Work to be completed
Each line of the listing where "CIRCLE" appears should be reported.

Data provided

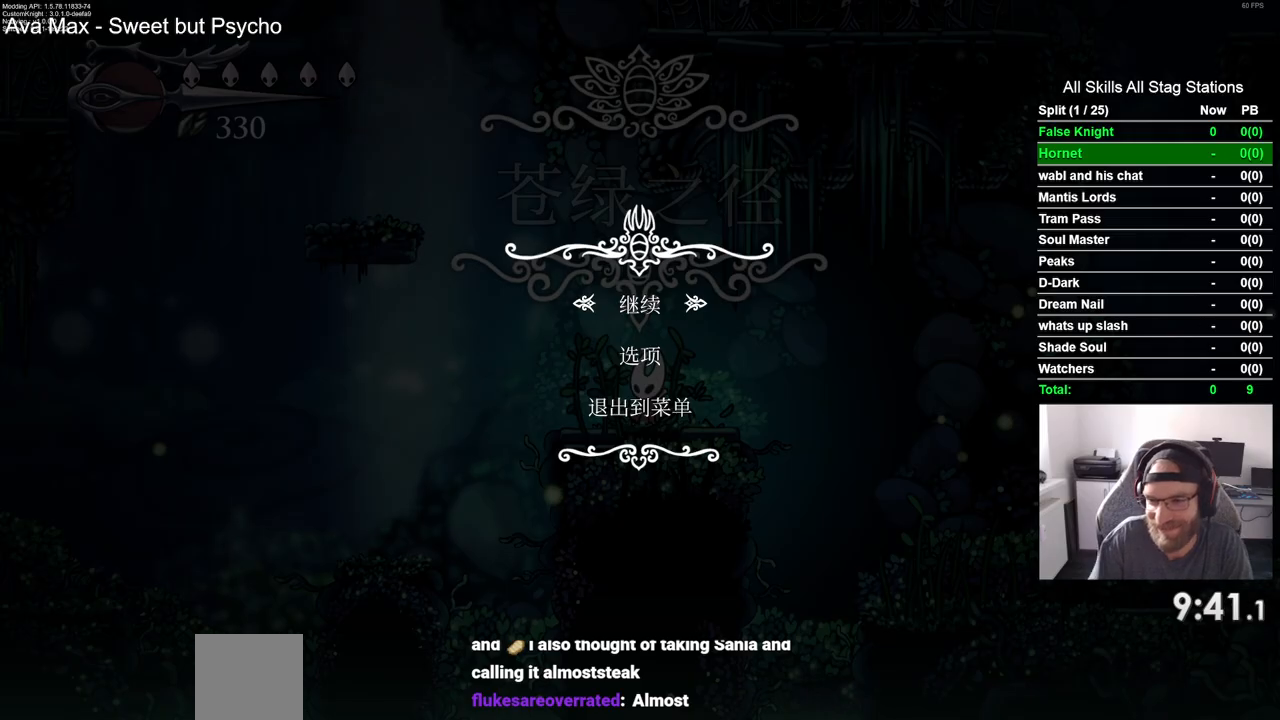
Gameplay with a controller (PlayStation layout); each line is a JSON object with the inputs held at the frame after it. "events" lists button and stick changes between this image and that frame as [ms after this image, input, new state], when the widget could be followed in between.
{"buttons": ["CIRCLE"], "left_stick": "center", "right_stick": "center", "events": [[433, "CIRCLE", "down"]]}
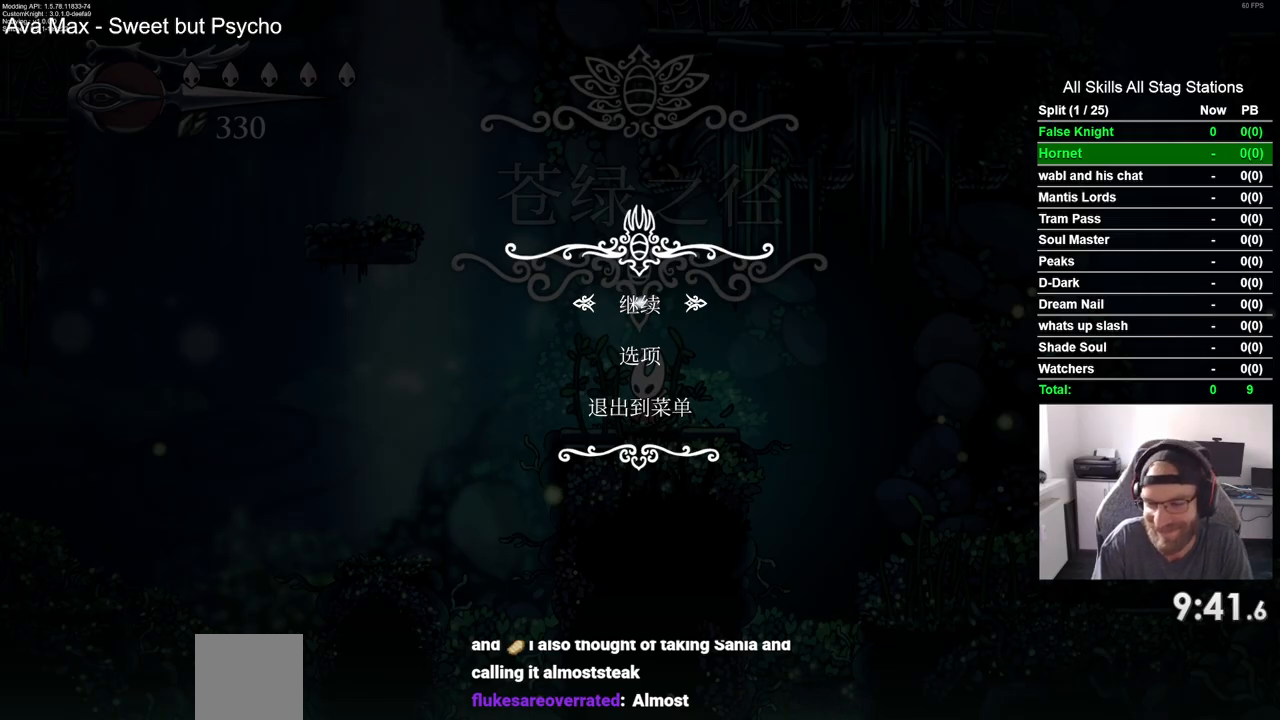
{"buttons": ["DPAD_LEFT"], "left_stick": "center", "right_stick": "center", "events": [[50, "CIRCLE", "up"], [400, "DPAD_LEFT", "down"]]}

==

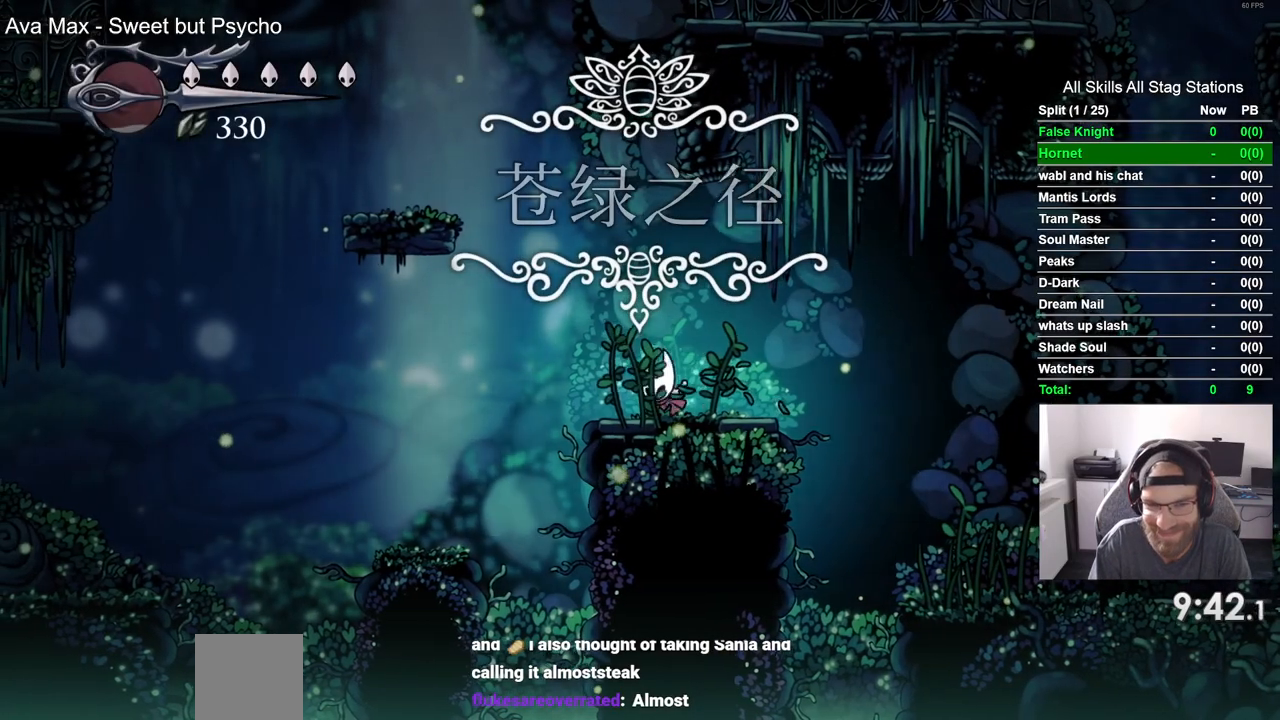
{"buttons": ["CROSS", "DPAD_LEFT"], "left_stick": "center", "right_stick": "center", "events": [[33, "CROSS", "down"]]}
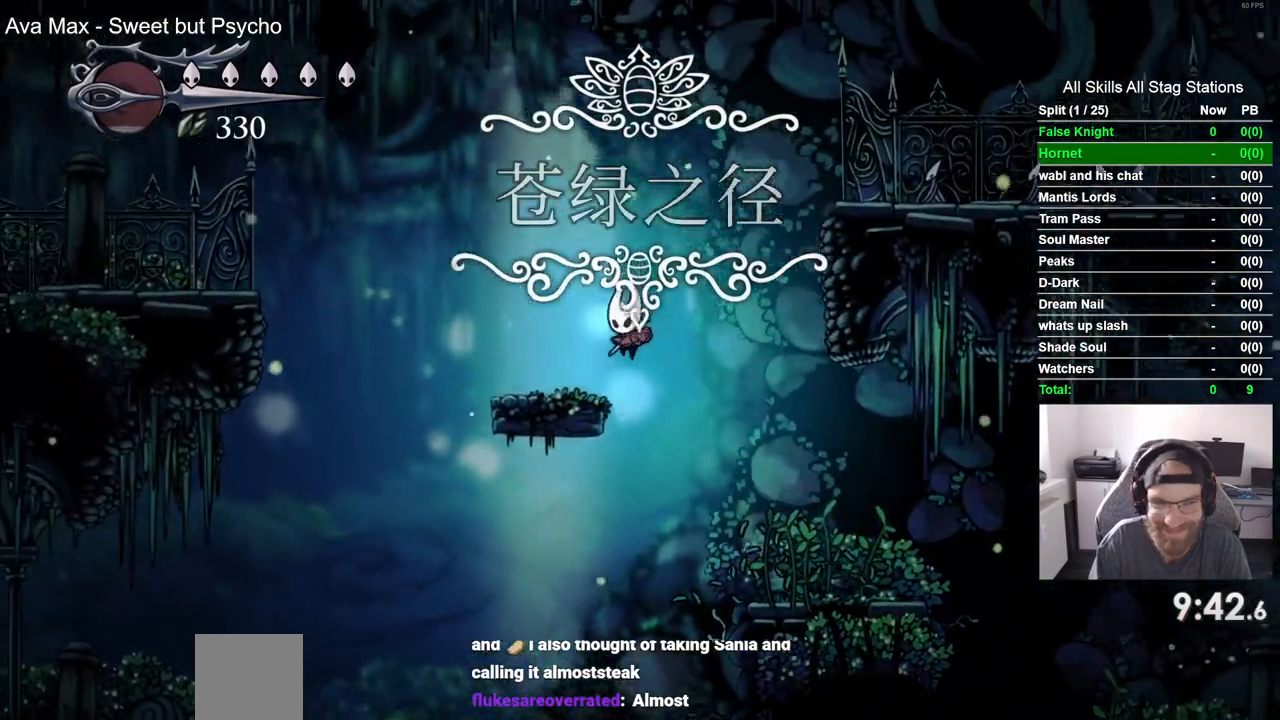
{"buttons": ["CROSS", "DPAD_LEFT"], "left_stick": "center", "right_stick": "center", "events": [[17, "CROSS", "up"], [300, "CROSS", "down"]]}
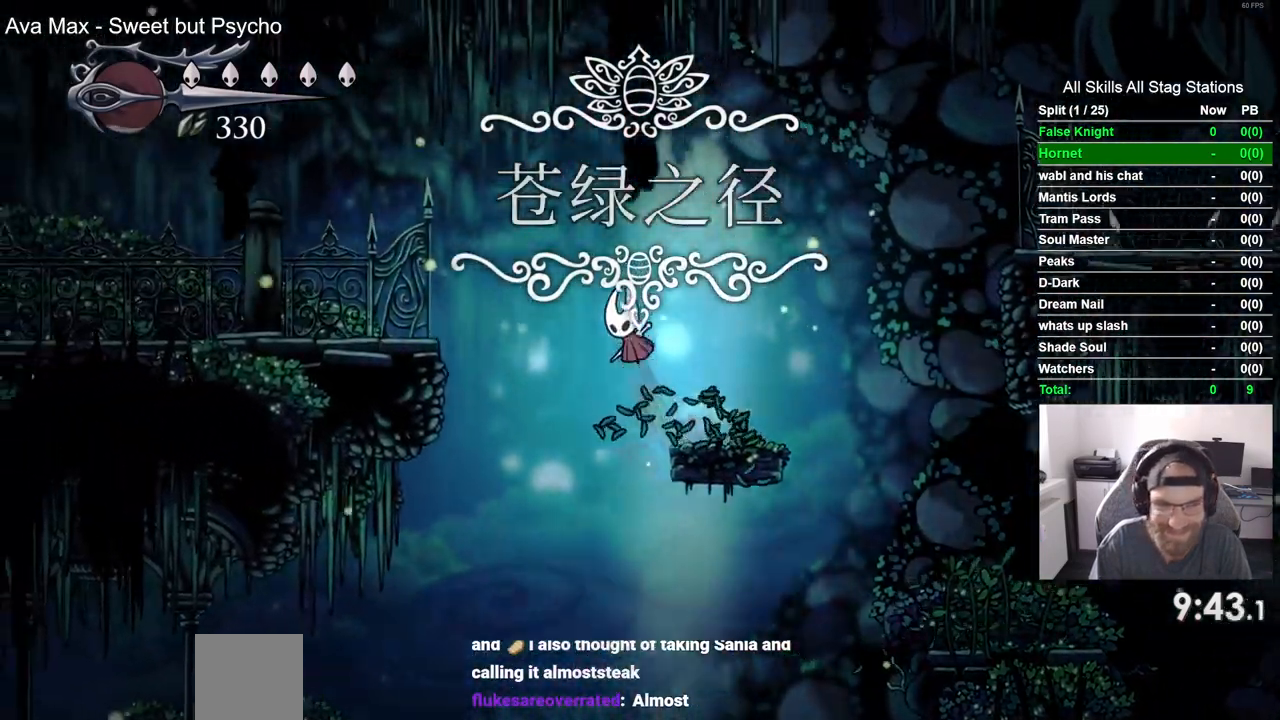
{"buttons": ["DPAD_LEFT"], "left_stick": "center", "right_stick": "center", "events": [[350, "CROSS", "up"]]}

Solution to the exercise
{"buttons": ["CIRCLE"], "left_stick": "center", "right_stick": "center", "events": [[433, "CIRCLE", "down"]]}
{"buttons": ["DPAD_LEFT"], "left_stick": "center", "right_stick": "center", "events": [[50, "CIRCLE", "up"], [400, "DPAD_LEFT", "down"]]}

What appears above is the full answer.